**出典資料**

━━━━━━

と、そこへ、1人の青年が近づき、ボクに話しかけてきました。20代とおぼしき黒人でとてもフレンドリー。

どこから来たの?日本?どこに行くの?ブラブラ?いいねえ。

解放感から心の扉を全開にしていた無邪気なボクは、人のよさそうな現地人と話が弾んで嬉しかった。その時までは。

5分ほど雑談した頃、彼は懐からまず1枚のCDを、続いてポケットからサインペンを取り出し、"What's your name?"と聞いてきました。

素直に自分のニックネームを伝えるボク。

すると彼は、手慣れた仕草でサインペンを走らせ、そのニックネームをCDの盤面にカッコよく書き上げました。自分のサインを添えて。

で、"It's for you"と言って渡してきました。

なんや、お土産くれるゆうんかいな、ええヤツやん。
わい、CD聴かへんけどな。てゆうか、CDを再生するマシンないねんけどな...と内心思いながら受け取るボク。
※本当は関西人ではないのですが、なんとなくこの場合関西弁の方が雰囲気が出る気がしたのでこれで行きます。

Thank you!と返したところで、目の前に突き出されたのは、手のひらを上に向けた彼の手。

は?何なん?なんかお返しが欲しいん?

お金を要求してきました。

!!!!
なんやて!?

━━━━━━

上記の、旅先で青年からサイン入りCDを渡された体験談を、「なんやて!?」の後から書き継いでください。

**収集データ**
━━━━━━

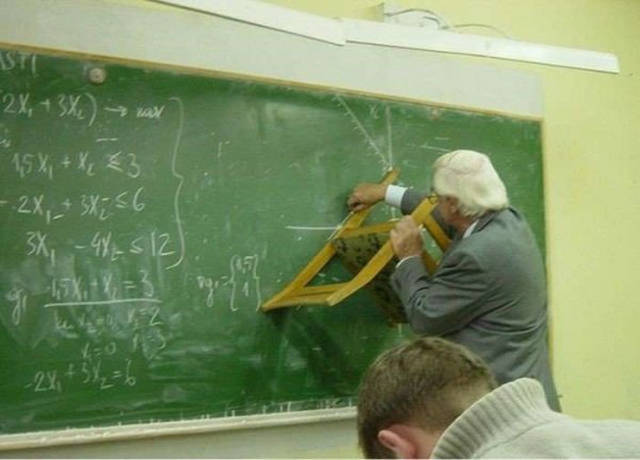
Find the location of a particular element. Image resolution: width=640 pixels, height=460 pixels. chair is located at coordinates (354, 232).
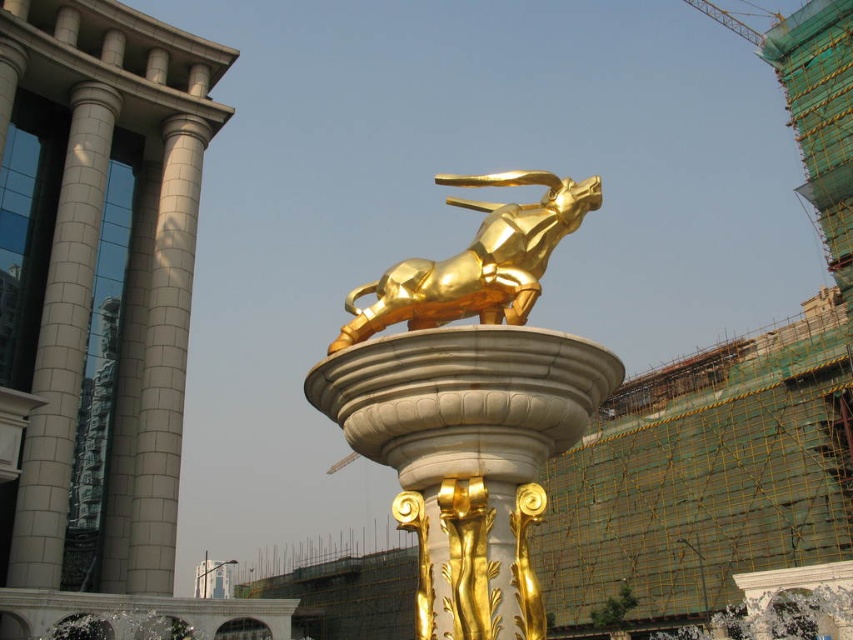
Question: Can you confirm if gold polished statue at center is bigger than gold polished bull at center?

━━━━━━

**課題の結果**
やられました、ふざけた話です。ここは日本人代表として舐められるわけには行きません。

No, definitely no. Why do I have to pay you?
I've never told you that I'd buy it from you.
Isn't it a gift for me?
絶対イヤや。なんで払わなあかんねん。
だれが買いたいゆうた?
プレゼントちゃうんかい!

この時必ずしも冷静とは言えなかったボクは、抗議をまくし立てます。

しかし、敵もさるもの。何を言っても、10分経っても一歩も引きません。なだめたりすかしたりされるうち、面倒くさくなってきました。だって、まだ今日の楽しい予定の第一歩ですよ?

とうとう根負けし、お金で解決することにしました(チキン)。

持ってかれました、25ドル!

この金額に落ち着いた細かな経緯は覚えてないんですが、これだけは覚えてる。
コイツに一度15ドルほど払ったら、今度はななめ後ろで彼女風を装って、にこやかに突っ立っていた女を呼び寄せ、彼女は僕のマネージャーだから、彼女にもマージンを払ってくれ、特別にもう1枚CD付けてあげるし....だと。

😶!!

何それ?クソガキが!何が特別に♡やねん!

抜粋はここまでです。